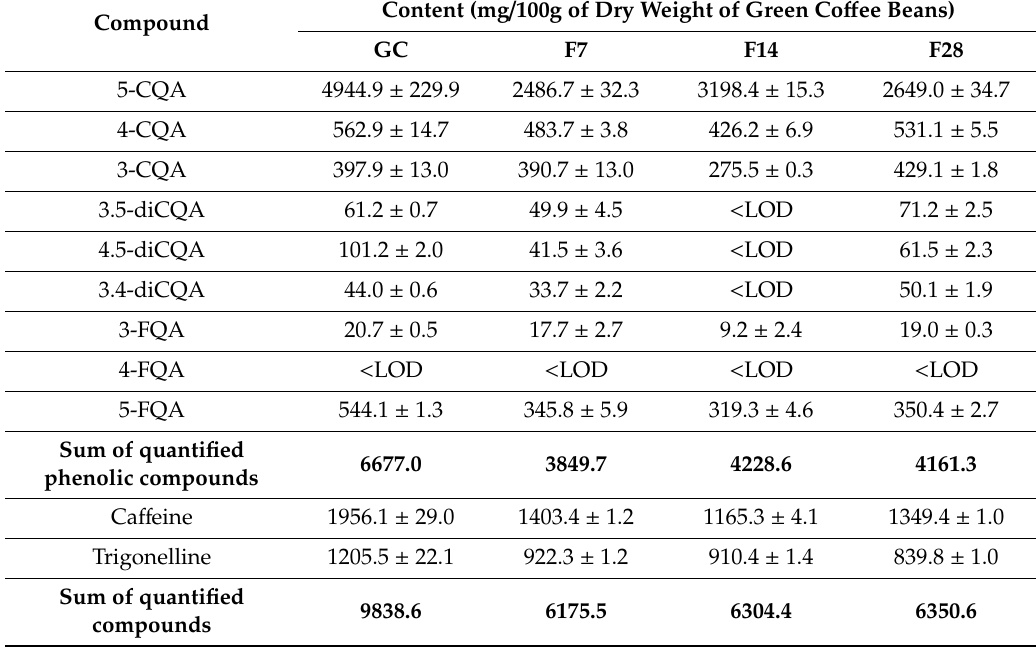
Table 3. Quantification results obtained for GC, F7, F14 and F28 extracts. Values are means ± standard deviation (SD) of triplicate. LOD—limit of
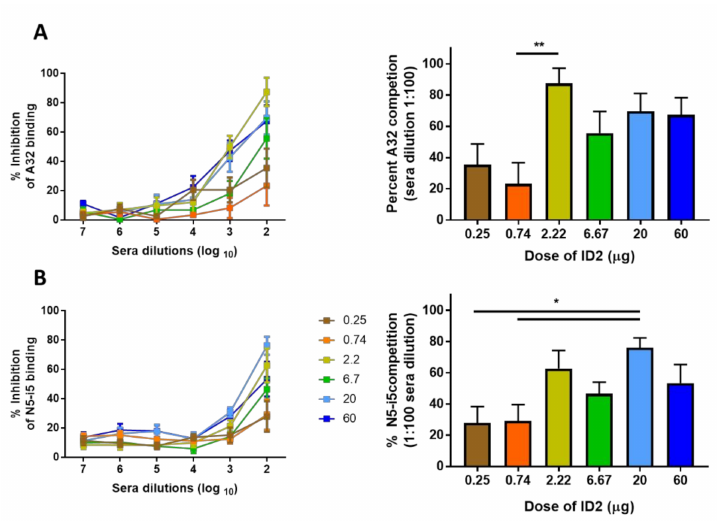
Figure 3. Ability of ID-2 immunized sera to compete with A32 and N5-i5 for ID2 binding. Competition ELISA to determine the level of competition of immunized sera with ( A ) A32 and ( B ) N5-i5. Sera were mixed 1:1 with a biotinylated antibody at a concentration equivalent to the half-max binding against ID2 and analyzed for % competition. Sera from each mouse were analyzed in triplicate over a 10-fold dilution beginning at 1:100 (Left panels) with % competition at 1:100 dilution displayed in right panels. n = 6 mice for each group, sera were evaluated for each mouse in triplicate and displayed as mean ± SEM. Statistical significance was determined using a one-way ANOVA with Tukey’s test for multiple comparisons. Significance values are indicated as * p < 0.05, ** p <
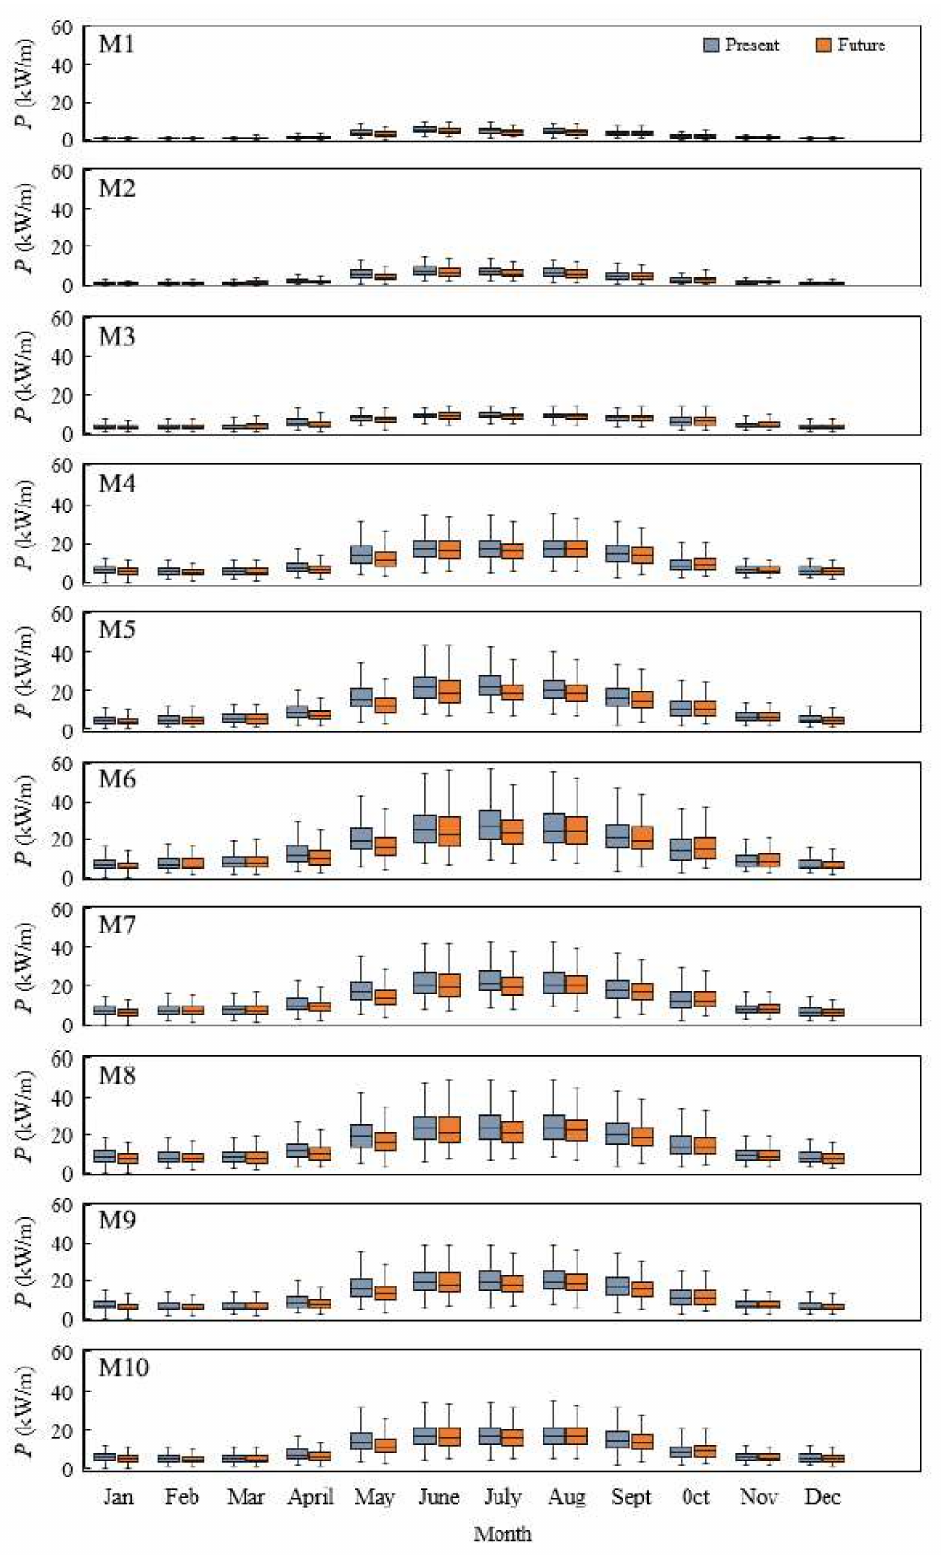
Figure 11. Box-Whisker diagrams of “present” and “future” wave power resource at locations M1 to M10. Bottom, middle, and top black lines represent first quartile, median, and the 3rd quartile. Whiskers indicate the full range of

● Instructions to follow: Leave out the pictures. Transcribe the rest of the listing above exactly.

● Exercise solution:
Table 3. Quantification results obtained for GC, F7, F14 and F28 extracts. Values are means ± standard deviation (SD) of triplicate. LOD—limit of
Figure 3. Ability of ID-2 immunized sera to compete with A32 and N5-i5 for ID2 binding. Competition ELISA to determine the level of competition of immunized sera with ( A ) A32 and ( B ) N5-i5. Sera were mixed 1:1 with a biotinylated antibody at a concentration equivalent to the half-max binding against ID2 and analyzed for % competition. Sera from each mouse were analyzed in triplicate over a 10-fold dilution beginning at 1:100 (Left panels) with % competition at 1:100 dilution displayed in right panels. n = 6 mice for each group, sera were evaluated for each mouse in triplicate and displayed as mean ± SEM. Statistical significance was determined using a one-way ANOVA with Tukey’s test for multiple comparisons. Significance values are indicated as * p < 0.05, ** p <
Figure 11. Box-Whisker diagrams of “present” and “future” wave power resource at locations M1 to M10. Bottom, middle, and top black lines represent first quartile, median, and the 3rd quartile. Whiskers indicate the full range of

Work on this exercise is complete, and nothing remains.